Die 27 EU-Regierungen starten heute einen neuen Anlauf, sich über die künftige Finanzierung der Europäischen Union bis 2020 zu einigen. In Brüssel soll dabei bis Freitag versucht werden, einen Ausgleich etwa zwischen den Interessen der großen Beitragszahler und den ärmeren EU-Ländern zu erzielen.
Deutschland ist als wirtschaftlich stärkstes Mitgliedsland traditionell der größte Beitragszahler, gehört aber auch zu den größten Empfängern von Geld aus dem EU-Haushalt. Die dicksten Brocken dabei sind Zahlungen an Landwirte, für strukturschwache Regionen - in Deutschland sind das die neuen Bundesländer - und für mehr Wettbewerbsfähigkeit.
Wo geht das Geld hin?
In Brüssel muss nicht nur über die Gesamthöhe des künftigen EU-Finanzrahmens entschieden werden, sondern auch über die Verwendung des Geldes. Die Bundesregierung geht derzeit davon aus, dass Deutschland in den kommenden sieben Jahren mehr Geld an die EU zahlen und weniger zurückerhalten werde. "Die deutsche Nettozahlerposition wird sich verschlechtern", sagte ein Regierungsvertreter vor Beginn des Gipfels. Ein Grund sei die gute wirtschaftliche Entwicklung Deutschlands im Gegensatz zu vielen anderen Staaten der Gemeinschaft.
Doch die EU muss sparen, ist sich Berlin sicher. "Signifikantes Einsparpotenzial", heißt es, sehe die Bundesregierung unter anderem im Verwaltungshaushalt der EU. In Deutschland wird schon die jetzige Bezahlung der EU-Beamten als teilweise zu hoch kritisiert. Nun habe die EU-Kommission noch eine "relativ großzügige Steigerung vorgeschlagen", wird in politischen Kreisen in der Bundeshauptstadt moniert. Es sei klar, dass dieser Etatbereich wie alle anderen zur Konsolidierung beitragen müsse.

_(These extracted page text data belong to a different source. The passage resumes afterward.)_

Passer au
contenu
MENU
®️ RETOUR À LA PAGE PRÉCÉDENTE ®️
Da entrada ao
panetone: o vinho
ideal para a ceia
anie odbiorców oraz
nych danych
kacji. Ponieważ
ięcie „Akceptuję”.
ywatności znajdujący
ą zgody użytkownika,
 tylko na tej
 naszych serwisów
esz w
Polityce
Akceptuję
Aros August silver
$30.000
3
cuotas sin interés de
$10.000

Ein Ende des monatelangen Budgetstreits ist aus deutscher Sicht auch auf diesem Gipfel unsicher. Berlin werde den Konflikt nicht durch einen "deutschen Scheck" lösen, zitierte die Nachrichtenagentur AFP einen Regierungsvertreter. Bundeskanzlerin Angela Merkel (CDU) beriet am Vorabend in Paris mit Frankreichs Präsident François Hollande über Möglichkeiten für eine Einigung.

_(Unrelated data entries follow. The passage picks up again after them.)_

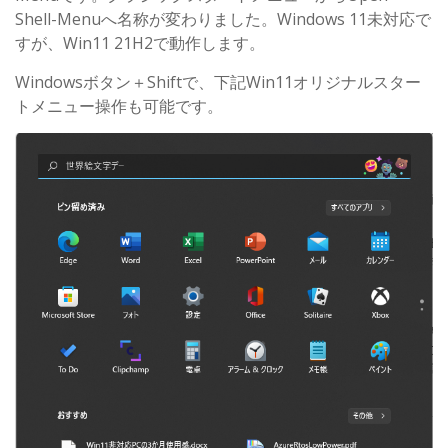
Shell-Menuへ名称が変わりました。Windows 11未対応で
すが、Win11 21H2で動作します。
Windowsボタン＋Shiftで、下記Win11オリジナルスター
トメニュー操作も可能です。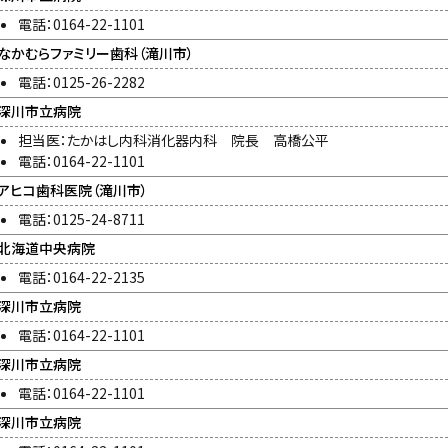
電話：0164-22-1101
なかむらファミリー歯科（滝川市）
電話：0125-26-2282
深川市立病院
担当医：たかはし内科消化器内科 院長 高橋公平
電話：0164-22-1101
アヒコ歯科医院（滝川市）
電話：0125-24-8711
北海道中央病院
電話：0164-22-2135
深川市立病院
電話：0164-22-1101
深川市立病院
電話：0164-22-1101
深川市立病院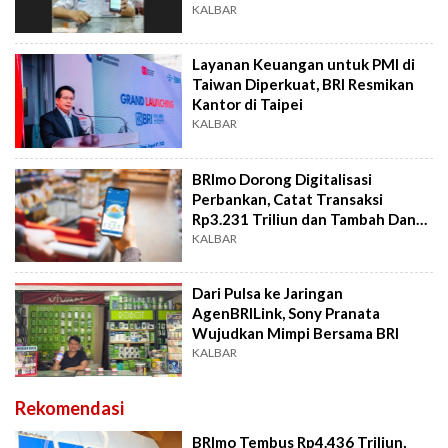
KALBAR
Layanan Keuangan untuk PMI di
Taiwan Diperkuat, BRI Resmikan
Kantor di Taipei
KALBAR
BRImo Dorong Digitalisasi
Perbankan, Catat Transaksi
Rp3.231 Triliun dan Tambah Dana
Murah
KALBAR
Dari Pulsa ke Jaringan
AgenBRILink, Sony Pranata
Wujudkan Mimpi Bersama BRI
KALBAR
Rekomendasi
BRImo Tembus Rp4.436 Triliun,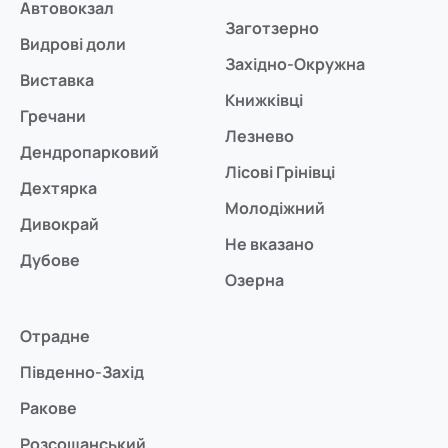
Автовокзал
Заготзерно
Видрові доли
Західно-Окружна
Виставка
Книжківці
Гречани
Лезнево
Дендропарковий
Лісові Грінівці
Дехтярка
Молодіжний
Дивокрай
Не вказано
Дубове
Озерна
Отрадне
Південно-Захід
Ракове
Розсошанський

"Ein deutscher Scheck ist keine Lösung"
"Die deutschen Zahlungen werden sich erhöhen, das wissen wir", sagte der deutsche Regierungsvertreter. "Aber die Lösung besteht nicht in einem deutschen Scheck, sondern die Lösung besteht in der Kompromissfähigkeit aller." Deutschland wolle die Ausgaben begrenzen und die Lasten gerecht zwischen den reichen Ländern verteilen.
Über die sogenannte Finanzielle Vorausschau für die Jahre 2014 bis 2020 wird seit Monaten gestritten. Die EU-Kommission fordert ein Budget in Höhe von gut 1000 Milliarden Euro und wird dabei vom Europaparlament unterstützt. Ein erster Versuch, den Streit beizulegen, scheiterte im November.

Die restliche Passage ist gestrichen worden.